### REQUEST
Starting with the line that includes "Ako se razmatra kredit, mesečna rata n", write out every remaining line of the records below exactly as it appears, leaving out any images.

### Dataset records
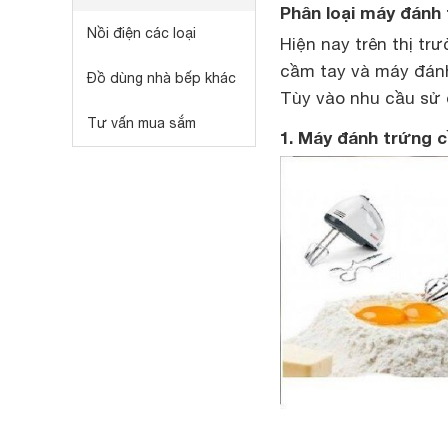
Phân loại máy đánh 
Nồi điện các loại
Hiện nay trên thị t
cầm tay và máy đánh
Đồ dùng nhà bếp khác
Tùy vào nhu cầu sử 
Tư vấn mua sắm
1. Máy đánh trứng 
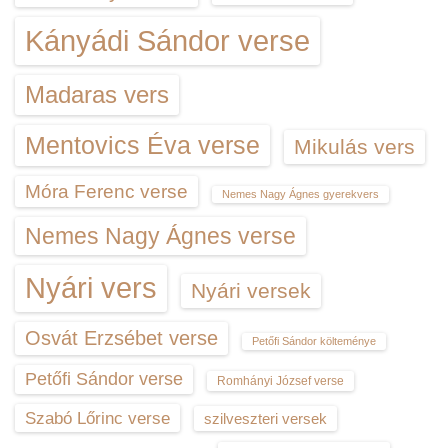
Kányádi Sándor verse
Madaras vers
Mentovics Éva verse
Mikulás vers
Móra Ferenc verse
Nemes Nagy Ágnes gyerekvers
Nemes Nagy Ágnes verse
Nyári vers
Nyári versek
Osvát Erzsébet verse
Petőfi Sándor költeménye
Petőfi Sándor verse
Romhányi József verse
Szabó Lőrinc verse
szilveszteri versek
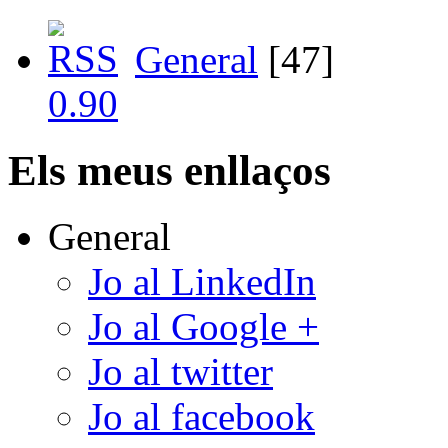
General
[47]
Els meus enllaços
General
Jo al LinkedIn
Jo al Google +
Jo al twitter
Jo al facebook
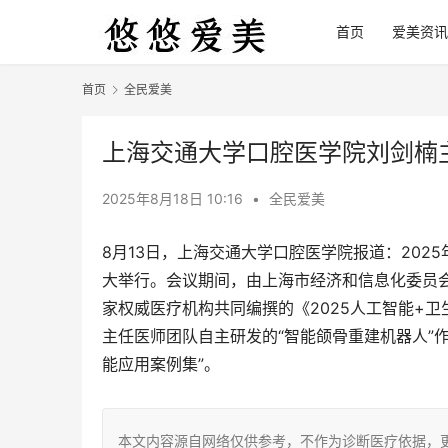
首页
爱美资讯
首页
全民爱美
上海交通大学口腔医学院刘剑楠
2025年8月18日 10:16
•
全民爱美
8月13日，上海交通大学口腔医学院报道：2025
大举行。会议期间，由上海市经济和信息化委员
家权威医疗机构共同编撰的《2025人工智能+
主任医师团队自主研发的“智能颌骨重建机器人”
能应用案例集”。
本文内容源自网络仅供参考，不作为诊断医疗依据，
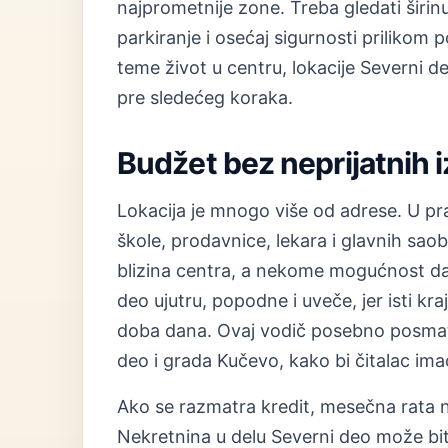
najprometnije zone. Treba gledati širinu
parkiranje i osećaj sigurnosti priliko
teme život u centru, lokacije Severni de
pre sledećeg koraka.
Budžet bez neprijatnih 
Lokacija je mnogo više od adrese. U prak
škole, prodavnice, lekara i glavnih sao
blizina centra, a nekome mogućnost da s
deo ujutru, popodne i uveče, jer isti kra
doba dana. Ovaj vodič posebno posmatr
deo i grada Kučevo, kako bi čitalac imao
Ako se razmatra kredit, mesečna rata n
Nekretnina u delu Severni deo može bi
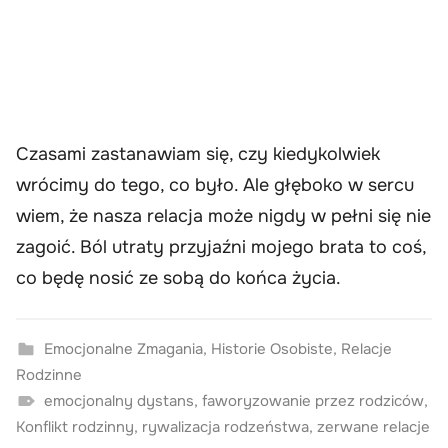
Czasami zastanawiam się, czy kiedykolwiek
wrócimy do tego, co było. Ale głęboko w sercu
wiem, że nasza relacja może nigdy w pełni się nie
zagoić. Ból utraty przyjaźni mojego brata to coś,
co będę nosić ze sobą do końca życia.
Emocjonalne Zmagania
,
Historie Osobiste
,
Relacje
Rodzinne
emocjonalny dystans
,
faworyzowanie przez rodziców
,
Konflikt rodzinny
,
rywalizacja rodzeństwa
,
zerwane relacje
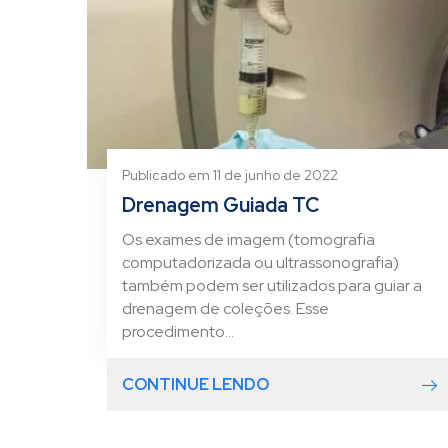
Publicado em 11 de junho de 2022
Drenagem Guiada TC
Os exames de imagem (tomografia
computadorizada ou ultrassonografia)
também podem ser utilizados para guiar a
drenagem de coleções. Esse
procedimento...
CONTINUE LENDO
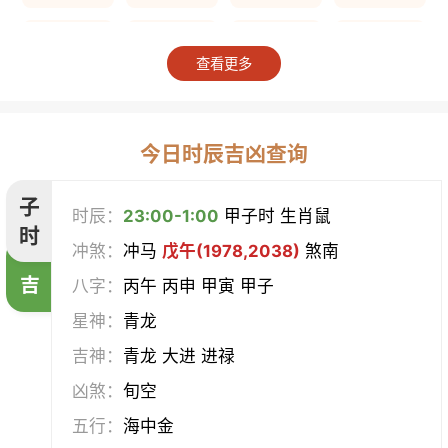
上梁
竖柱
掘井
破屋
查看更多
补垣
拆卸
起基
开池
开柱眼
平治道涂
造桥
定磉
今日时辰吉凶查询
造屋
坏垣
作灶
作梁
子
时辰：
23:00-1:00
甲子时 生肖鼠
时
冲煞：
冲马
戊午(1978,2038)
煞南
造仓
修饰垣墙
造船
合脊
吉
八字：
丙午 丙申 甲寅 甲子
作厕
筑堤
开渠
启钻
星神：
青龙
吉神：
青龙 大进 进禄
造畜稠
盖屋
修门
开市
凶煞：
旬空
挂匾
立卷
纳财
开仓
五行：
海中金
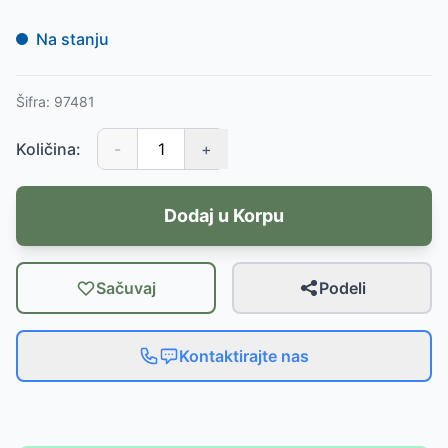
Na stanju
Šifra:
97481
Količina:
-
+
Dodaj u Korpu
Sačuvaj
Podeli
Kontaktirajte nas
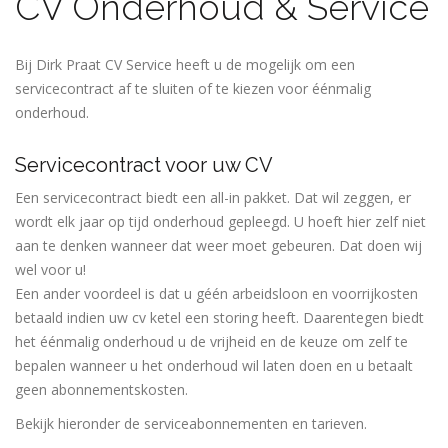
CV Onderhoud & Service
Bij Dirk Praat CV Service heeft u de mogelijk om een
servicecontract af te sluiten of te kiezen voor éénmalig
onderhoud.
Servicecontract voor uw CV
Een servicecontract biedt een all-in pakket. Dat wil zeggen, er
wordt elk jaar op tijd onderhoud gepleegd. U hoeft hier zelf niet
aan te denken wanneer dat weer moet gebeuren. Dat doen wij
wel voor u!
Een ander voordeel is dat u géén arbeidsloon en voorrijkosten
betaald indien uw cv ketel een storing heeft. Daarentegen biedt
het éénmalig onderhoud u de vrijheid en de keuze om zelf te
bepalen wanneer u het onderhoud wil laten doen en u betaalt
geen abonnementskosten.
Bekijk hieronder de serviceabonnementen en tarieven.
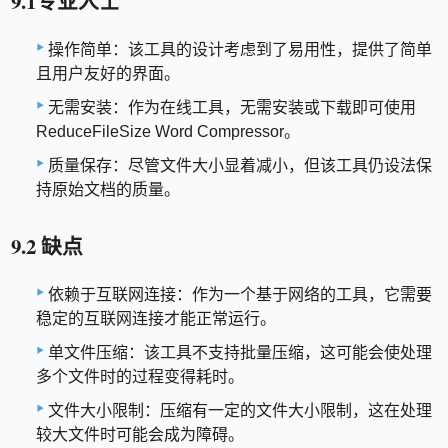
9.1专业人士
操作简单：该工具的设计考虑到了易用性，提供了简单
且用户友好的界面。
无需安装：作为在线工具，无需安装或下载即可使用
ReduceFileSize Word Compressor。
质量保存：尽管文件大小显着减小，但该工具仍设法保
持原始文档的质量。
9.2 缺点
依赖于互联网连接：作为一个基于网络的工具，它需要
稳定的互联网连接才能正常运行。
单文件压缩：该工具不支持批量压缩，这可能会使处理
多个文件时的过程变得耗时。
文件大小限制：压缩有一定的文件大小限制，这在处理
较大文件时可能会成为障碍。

### EXPECTED ANSWER
Ako se razmatra kredit, mesečna rata n
Nekretnina u delu Severni deo može bi
Czasami zastanawiam się, czy kiedykolwiek
wrócimy do tego, co było. Ale głęboko w sercu
wiem, że nasza relacja może nigdy w pełni się nie
zagoić. Ból utraty przyjaźni mojego brata to coś,
co będę nosić ze sobą do końca życia.
Emocjonalne Zmagania
,
Historie Osobiste
,
Relacje
Rodzinne
emocjonalny dystans
,
faworyzowanie przez rodziców
,
Konflikt rodzinny
,
rywalizacja rodzeństwa
,
zerwane relacje
Publicado em 11 de junho de 2022
Drenagem Guiada TC
Os exames de imagem (tomografia
computadorizada ou ultrassonografia)
também podem ser utilizados para guiar a
drenagem de coleções. Esse
procedimento...
CONTINUE LENDO
上梁
竖柱
掘井
破屋
查看更多
补垣
拆卸
起基
开池
开柱眼
平治道涂
造桥
定磉
今日时辰吉凶查询
造屋
坏垣
作灶
作梁
子
时辰：
23:00-1:00
甲子时 生肖鼠
时
冲煞：
冲马
戊午(1978,2038)
煞南
造仓
修饰垣墙
造船
合脊
吉
八字：
丙午 丙申 甲寅 甲子
作厕
筑堤
开渠
启钻
星神：
青龙
吉神：
青龙 大进 进禄
造畜稠
盖屋
修门
开市
凶煞：
旬空
挂匾
立卷
纳财
开仓
五行：
海中金
Na stanju
Šifra:
97481
Količina:
-
+
Dodaj u Korpu
Sačuvaj
Podeli
Kontaktirajte nas
CV Onderhoud & Service
Bij Dirk Praat CV Service heeft u de mogelijk om een
servicecontract af te sluiten of te kiezen voor éénmalig
onderhoud.
Servicecontract voor uw CV
Een servicecontract biedt een all-in pakket. Dat wil zeggen, er
wordt elk jaar op tijd onderhoud gepleegd. U hoeft hier zelf niet
aan te denken wanneer dat weer moet gebeuren. Dat doen wij
wel voor u!
Een ander voordeel is dat u géén arbeidsloon en voorrijkosten
betaald indien uw cv ketel een storing heeft. Daarentegen biedt
het éénmalig onderhoud u de vrijheid en de keuze om zelf te
bepalen wanneer u het onderhoud wil laten doen en u betaalt
geen abonnementskosten.
Bekijk hieronder de serviceabonnementen en tarieven.
9.1专业人士
操作简单：该工具的设计考虑到了易用性，提供了简单
且用户友好的界面。
无需安装：作为在线工具，无需安装或下载即可使用
ReduceFileSize Word Compressor。
质量保存：尽管文件大小显着减小，但该工具仍设法保
持原始文档的质量。
9.2 缺点
依赖于互联网连接：作为一个基于网络的工具，它需要
稳定的互联网连接才能正常运行。
单文件压缩：该工具不支持批量压缩，这可能会使处理
多个文件时的过程变得耗时。
文件大小限制：压缩有一定的文件大小限制，这在处理
较大文件时可能会成为障碍。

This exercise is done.